◆ Task requirements ◆
Please set down everything from "2. Jan 27, 2017" down to "for opposite signs." in the forum thread on a simple integral, word for word.

Simple integral

1. Jan 27, 2017

Karol

1. The problem statement, all variables and given/known data
why do i need the information that y>0?

2. Relevant equations
$$\frac{dy}{dx}=f(x)~\rightarrow~dy=f(x)dx~\rightarrow~y=\int f(x)dx$$

3. The attempt at a solution
$$\frac{dy}{dx}=\frac{x}{y}~\rightarrow~\int y~dy=\int x~dx~\rightarrow~y^2=x^2~\rightarrow~y=x$$
I square root y2 and if y<0 it works also

2. Jan 27, 2017

haruspex

A couple of inaccuracies.
You should allow a constant of integration since you are not given any initial condition.
When taking the square root you must allow for opposite signs.
If your answer allows y>0 then your answer is wrong. You need to write it such that y is > 0. (Merely adding the text "y>0" would do, but maybe there's something better.)

3. Jan 27, 2017

LCKurtz

To add to haruspex's remarks, when you add the constant of integration and show your steps, I think it will be apparent where you use the $y>0$ information.

4. Jan 28, 2017

Karol

With y>0:
$$\frac{dy}{dx}=\frac{x}{y}~\rightarrow~y^2=x^2+C$$
$$\left\{ \begin{array}{lr} \mbox{for}~x>0 & y=x \\ \mbox{for}~x<0 & y=-x \end{array}\right.$$

5. Jan 28, 2017

LCKurtz

Technically, without skipping steps you have$$\frac {y^2} 2 = \frac {x^2} 2 + C$$And you are ignoring the $C$ in your answer.

6. Jan 28, 2017

Karol

Yes, right, i omitted the division by 2 for shortening. after it comes $~y^2=x^2+C$ and the rest, right?
The condition y>0 must have been imposed since without it $~y=\pm x$ and this isn't a function since every x has 2 y's. am i right?

7. Jan 28, 2017

LCKurtz

I figured you were using a shortcut, but still you have to solve $y^2 = x^2 + C$ for $y$.

8. Jan 30, 2017

Karol

$$y^2=x^2+C~\rightarrow~y=\pm \sqrt{x^2+C}$$
This isn't a function since each x has two y's, so, with the help of y>0:
$$y=+\sqrt{x^2+C}~\rightarrow~y=\pm (x+C)$$

9. Jan 30, 2017

Ray Vickson

If $C > 0$ the functions $y = \sqrt{x^2+C}$ and $y = + (x+C)$ or $y = -(x+C)$ are different; their graphs do not even look the same. One of them is differentiable everywhere, while the other two are not.

10. Jan 30, 2017

haruspex

Think that through again.

11. Jan 31, 2017

Karol

$$y=+\sqrt{x^2+C}$$
This is the final answer, i can't simplify further

12. Jan 31, 2017

haruspex

Looks good. A possible quibble is that you are given y>0, not y≥0.

13. Jan 31, 2017

Karol

Thank you LCKurtz, Ray Vickson and Haruspex

◆ Listed records ◆
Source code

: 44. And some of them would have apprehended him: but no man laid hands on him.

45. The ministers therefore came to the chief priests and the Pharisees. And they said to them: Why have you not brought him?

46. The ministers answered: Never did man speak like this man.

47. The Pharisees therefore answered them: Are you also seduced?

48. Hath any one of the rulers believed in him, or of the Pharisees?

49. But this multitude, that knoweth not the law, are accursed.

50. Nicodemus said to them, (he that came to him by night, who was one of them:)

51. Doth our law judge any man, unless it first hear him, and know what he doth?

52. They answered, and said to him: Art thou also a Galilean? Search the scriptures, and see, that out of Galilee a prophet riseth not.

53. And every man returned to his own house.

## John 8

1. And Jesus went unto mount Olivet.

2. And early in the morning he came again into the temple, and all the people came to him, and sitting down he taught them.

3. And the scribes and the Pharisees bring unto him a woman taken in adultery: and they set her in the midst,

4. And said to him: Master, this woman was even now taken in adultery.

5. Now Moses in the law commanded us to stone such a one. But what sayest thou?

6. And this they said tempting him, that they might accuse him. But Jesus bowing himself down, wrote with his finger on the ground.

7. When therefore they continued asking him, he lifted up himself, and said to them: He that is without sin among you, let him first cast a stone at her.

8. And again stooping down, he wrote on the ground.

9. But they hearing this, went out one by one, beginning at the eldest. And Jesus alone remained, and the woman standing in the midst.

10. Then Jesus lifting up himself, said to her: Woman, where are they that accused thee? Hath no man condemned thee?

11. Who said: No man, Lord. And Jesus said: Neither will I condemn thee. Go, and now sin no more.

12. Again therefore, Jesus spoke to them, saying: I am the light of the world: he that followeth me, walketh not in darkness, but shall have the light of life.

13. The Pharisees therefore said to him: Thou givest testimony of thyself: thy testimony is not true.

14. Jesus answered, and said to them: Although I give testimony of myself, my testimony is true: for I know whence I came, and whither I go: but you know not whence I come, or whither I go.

◆ Exercise result ◆
2. Jan 27, 2017

haruspex

A couple of inaccuracies.
You should allow a constant of integration since you are not given any initial condition.
When taking the square root you must allow for opposite signs.